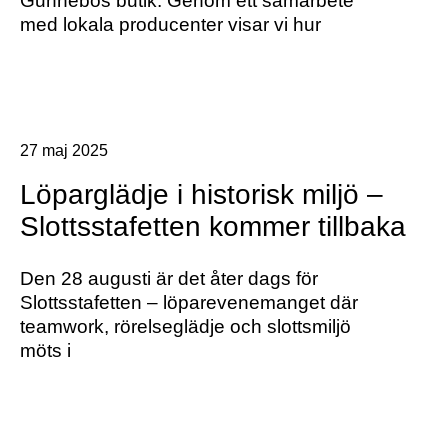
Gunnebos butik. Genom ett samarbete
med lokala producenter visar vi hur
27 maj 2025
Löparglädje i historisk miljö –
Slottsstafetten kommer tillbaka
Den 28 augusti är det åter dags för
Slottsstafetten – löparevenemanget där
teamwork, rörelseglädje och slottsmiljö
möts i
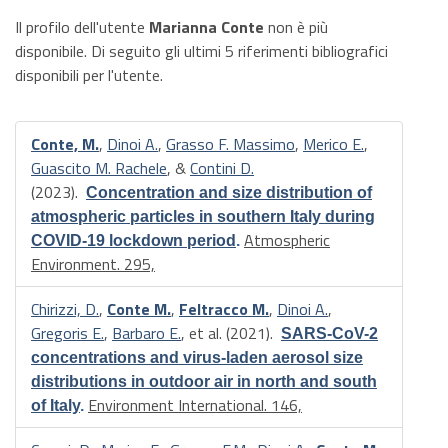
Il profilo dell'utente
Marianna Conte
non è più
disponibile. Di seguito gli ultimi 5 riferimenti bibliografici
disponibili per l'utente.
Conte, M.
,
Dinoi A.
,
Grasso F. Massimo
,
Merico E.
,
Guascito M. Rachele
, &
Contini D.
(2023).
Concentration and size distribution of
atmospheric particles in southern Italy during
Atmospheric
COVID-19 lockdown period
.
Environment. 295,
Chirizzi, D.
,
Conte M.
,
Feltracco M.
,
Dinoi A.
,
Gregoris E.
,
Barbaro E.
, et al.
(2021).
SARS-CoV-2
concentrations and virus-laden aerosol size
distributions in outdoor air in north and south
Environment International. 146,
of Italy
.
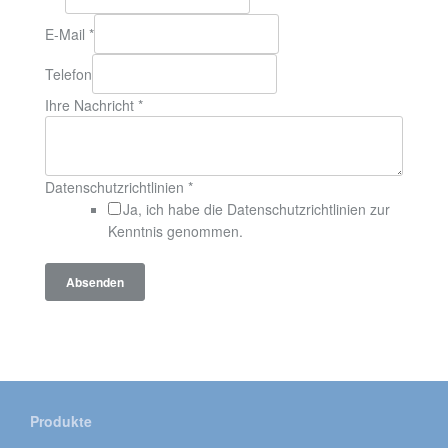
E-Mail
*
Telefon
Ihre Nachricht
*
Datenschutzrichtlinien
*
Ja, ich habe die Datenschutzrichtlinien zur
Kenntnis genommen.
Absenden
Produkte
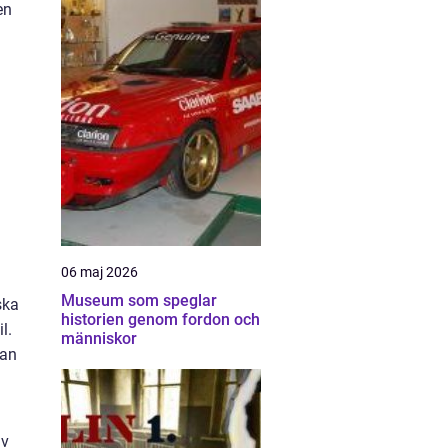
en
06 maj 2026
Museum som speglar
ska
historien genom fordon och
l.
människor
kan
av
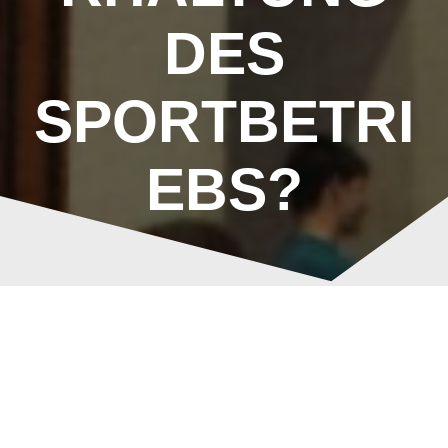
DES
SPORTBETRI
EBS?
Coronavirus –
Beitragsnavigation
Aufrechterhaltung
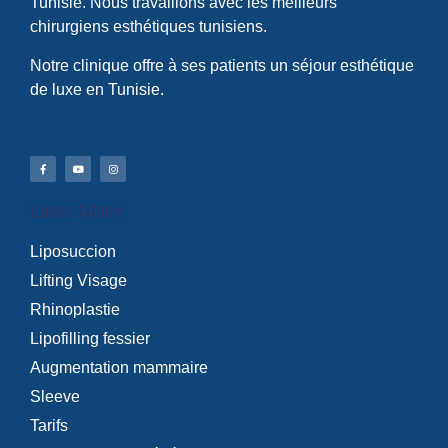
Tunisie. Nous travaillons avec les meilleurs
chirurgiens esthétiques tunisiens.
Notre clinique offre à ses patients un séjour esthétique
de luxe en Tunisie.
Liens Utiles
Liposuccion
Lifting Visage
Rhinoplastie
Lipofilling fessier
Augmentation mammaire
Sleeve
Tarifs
————————
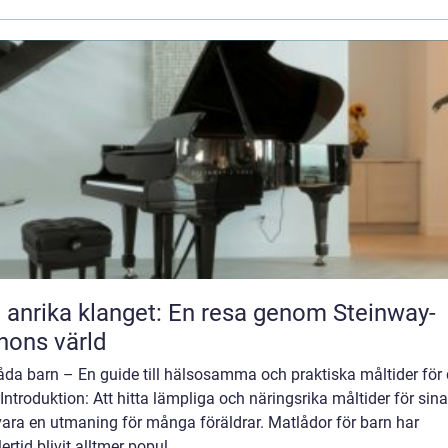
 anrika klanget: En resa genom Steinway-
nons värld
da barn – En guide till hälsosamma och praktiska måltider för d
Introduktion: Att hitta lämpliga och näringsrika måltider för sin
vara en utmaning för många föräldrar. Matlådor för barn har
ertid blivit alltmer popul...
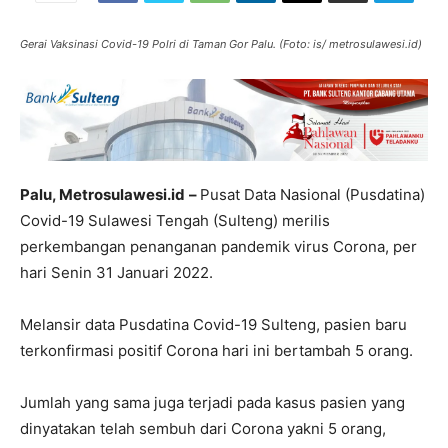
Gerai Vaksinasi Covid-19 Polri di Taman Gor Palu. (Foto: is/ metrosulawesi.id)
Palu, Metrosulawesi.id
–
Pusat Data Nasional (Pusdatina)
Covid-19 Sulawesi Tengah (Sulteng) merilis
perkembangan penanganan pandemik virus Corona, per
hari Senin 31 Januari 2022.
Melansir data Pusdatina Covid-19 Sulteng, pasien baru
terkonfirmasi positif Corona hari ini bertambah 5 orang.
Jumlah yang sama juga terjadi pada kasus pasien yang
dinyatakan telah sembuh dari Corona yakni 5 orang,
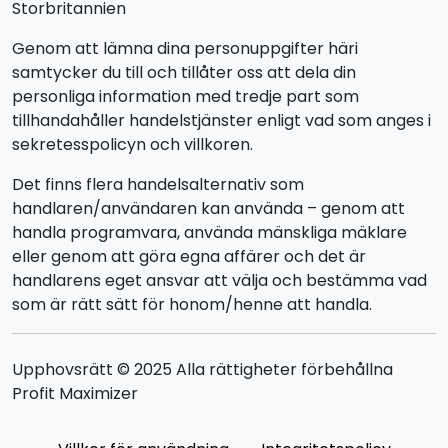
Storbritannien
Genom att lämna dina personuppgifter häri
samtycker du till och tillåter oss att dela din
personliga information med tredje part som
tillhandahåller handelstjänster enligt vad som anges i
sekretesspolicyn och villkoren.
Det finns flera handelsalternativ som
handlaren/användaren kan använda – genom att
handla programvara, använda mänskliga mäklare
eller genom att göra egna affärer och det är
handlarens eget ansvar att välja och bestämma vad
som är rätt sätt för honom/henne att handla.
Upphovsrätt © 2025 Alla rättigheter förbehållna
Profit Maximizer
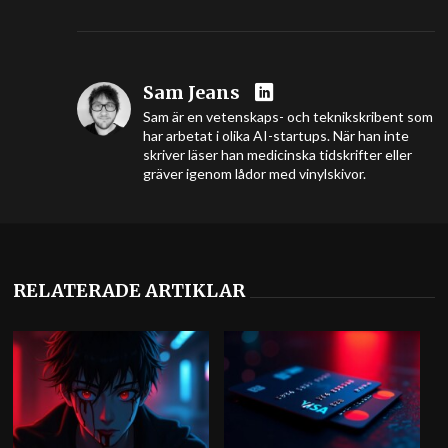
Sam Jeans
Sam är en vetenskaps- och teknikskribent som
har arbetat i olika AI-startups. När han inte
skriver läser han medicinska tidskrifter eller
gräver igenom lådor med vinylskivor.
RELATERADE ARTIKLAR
————————
Work instruction: Extract from the material above the stretch running from the line containing "perkembangan penanganan pandemik" through the line containing "RELATERADE ARTIKLAR". Keep the text exact and the pictures out.

Exercise output:
perkembangan penanganan pandemik virus Corona, per
hari Senin 31 Januari 2022.
Melansir data Pusdatina Covid-19 Sulteng, pasien baru
terkonfirmasi positif Corona hari ini bertambah 5 orang.
Jumlah yang sama juga terjadi pada kasus pasien yang
dinyatakan telah sembuh dari Corona yakni 5 orang,
Storbritannien
Genom att lämna dina personuppgifter häri
samtycker du till och tillåter oss att dela din
personliga information med tredje part som
tillhandahåller handelstjänster enligt vad som anges i
sekretesspolicyn och villkoren.
Det finns flera handelsalternativ som
handlaren/användaren kan använda – genom att
handla programvara, använda mänskliga mäklare
eller genom att göra egna affärer och det är
handlarens eget ansvar att välja och bestämma vad
som är rätt sätt för honom/henne att handla.
Upphovsrätt © 2025 Alla rättigheter förbehållna
Profit Maximizer
Sam Jeans
Sam är en vetenskaps- och teknikskribent som
har arbetat i olika AI-startups. När han inte
skriver läser han medicinska tidskrifter eller
gräver igenom lådor med vinylskivor.
RELATERADE ARTIKLAR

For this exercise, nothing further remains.